In fact, I changed my mind as I travelled from the airport to MSF's office in Padang when our driver told me about the impact the earthquake had had on his family. Also, I could see people using the river as their key water source for bathing and washing clothes and dishes. It is a common practice in some remote parts of Indonesia, but this should not be the case in Padang, the capital city of West Sumatra.

I also noticed a strange pattern of collapsed buildings – some were totally destroyed, while some next to the rubble were untouched.

I felt guilty about my first impression after I made an assessment in Padang Pariaman (a district near Padang city) nearest to the epicentre and very badly affected by the earthquake. In many villages more than 90 per cent of the houses had either totally collapsed or could not be used. It was raining heavily but villagers were mostly living outside their homes, sleeping on tarpaulins (some lucky ones had been given a tent or better temporary shelter.) In Indonesia, when it rains, it really rains.

I saw a school that had completely collapsed and the students studying in tents.
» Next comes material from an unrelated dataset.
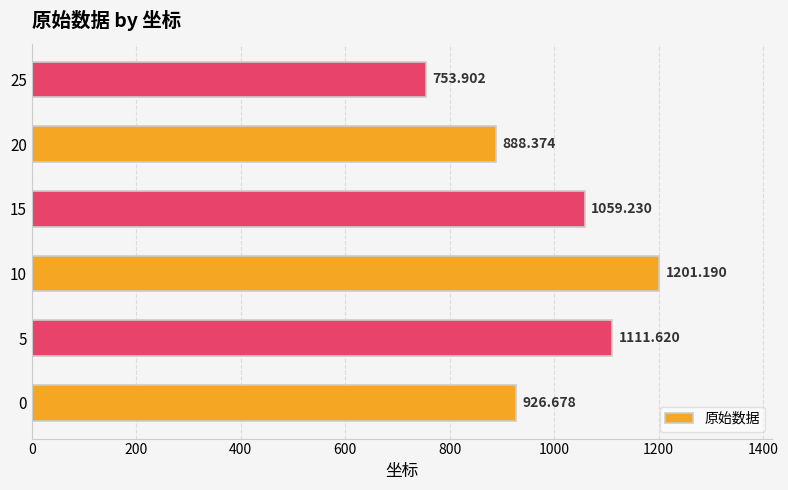

Which label corresponds to the largest value in the chart?

10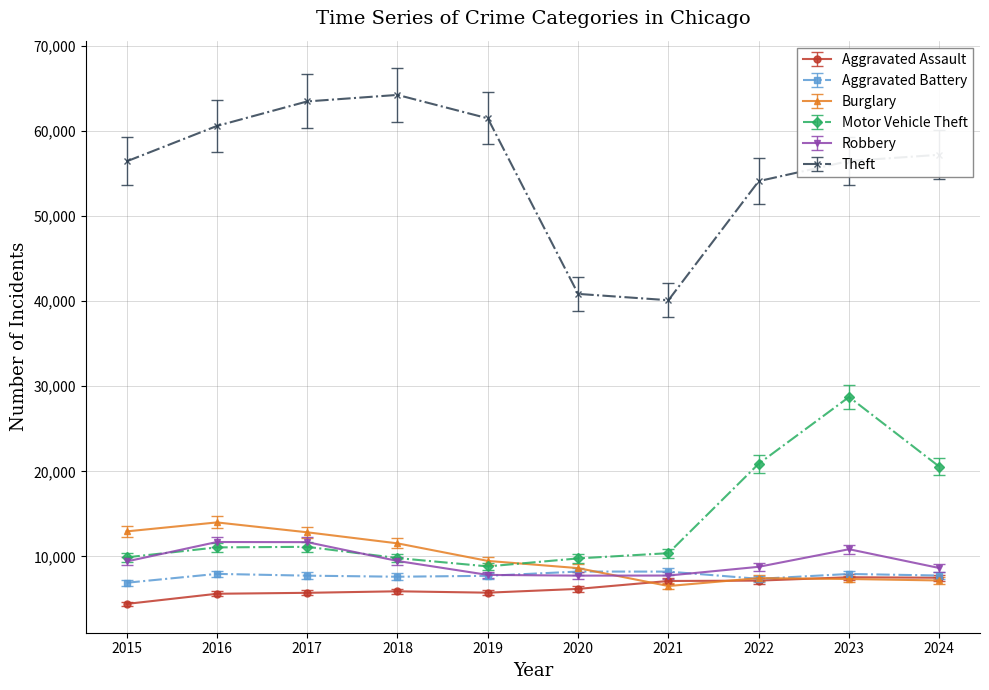

What is the value of the Aggravated Battery point at the 6th from the left?

8218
I saw a Puskesmas (a primary health centre) that was so damaged it could not be used, but the healthcare workers were there helping other villagers despite the fact that they too had been victims of the earthquake.

All that I have seen so far may not be the worst, because I have still to visit the worst area. But it is already enough to show me that I was totally wrong, and it is enough to prove that there is a lot that MSF can do for the people.